Trump's Wednesday tweet, posted on the eve of the "Land Solution" gathering, touched on the overwhelmingly white ownership of farmland in South Africa - one of the most sensitive issues in the country's post-apartheid history.

"I have asked Secretary of State… (Mike) Pompeo to closely study the South Africa land and farm seizures and expropriations and the large scale killing of farmers," tweeted Trump to his 54 million followers.

His tweet apparently followed a segment on conservative Fox News about Pretoria's plan to change the constitution to speed up expropriation of land without compensation to redress racial imbalances in land ownership.

"'South African Government is now seizing land from white farmers'," said Trump's post, which tagged the show's host, Tucker Carlson, as well as the channel.

"I think Donald Trump must really take his long hair… and leave our people the hell alone," added Swart.

While many of the farmers at Thursday and Friday's land summit rejected Trump's intervention, many are unsure what the government's plan to expropriate land to fix historical injustices will mean for them.

"The deputy president assured farmers government isn't going to do anything reckless," said conference speaker Tshilidzi Matshidzula, 30, a dairy farmer with 1,000 cattle on his ranch in the country's Eastern Cape province.

"(But) as a farmer, although I'm black, expropriation is a serious concern.
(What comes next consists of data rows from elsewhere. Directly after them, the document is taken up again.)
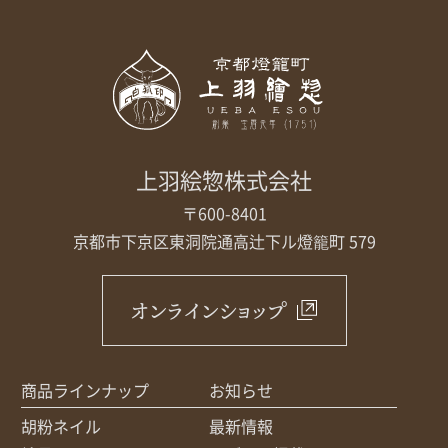
取扱店舗
サイト規約
サイトマップ
上羽絵惣株式会社
〒600-8401
京都市下京区東洞院通高辻下ル
燈籠町 579
オンラインショップ
商品ラインナップ
お知らせ
胡粉ネイル
最新情報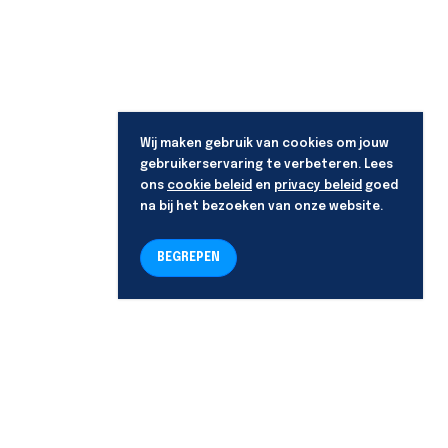
Wij maken gebruik van cookies om jouw
gebruikerservaring te verbeteren. Lees
ons
cookie beleid
en
privacy beleid
goed
na bij het bezoeken van onze website.
BEGREPEN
The sooner we get formal clarity on how it will be handled, the better."

As he spoke, other black delegates congratulated Matshidzula for the speech he had just given on how to resolve land inequality.

According to President Cyril Ramaphosa, who himself farms cattle on a 5,100 hectare ranch, the white community that makes up eight per cent of the population "possess 72 per cent of farms".

In contrast, "only four per cent" of farms are in the hands of black people who make up four-fifths of the population.

The stark disparity stems from purchases and seizures during the colonial era that were then enshrined in law during apartheid.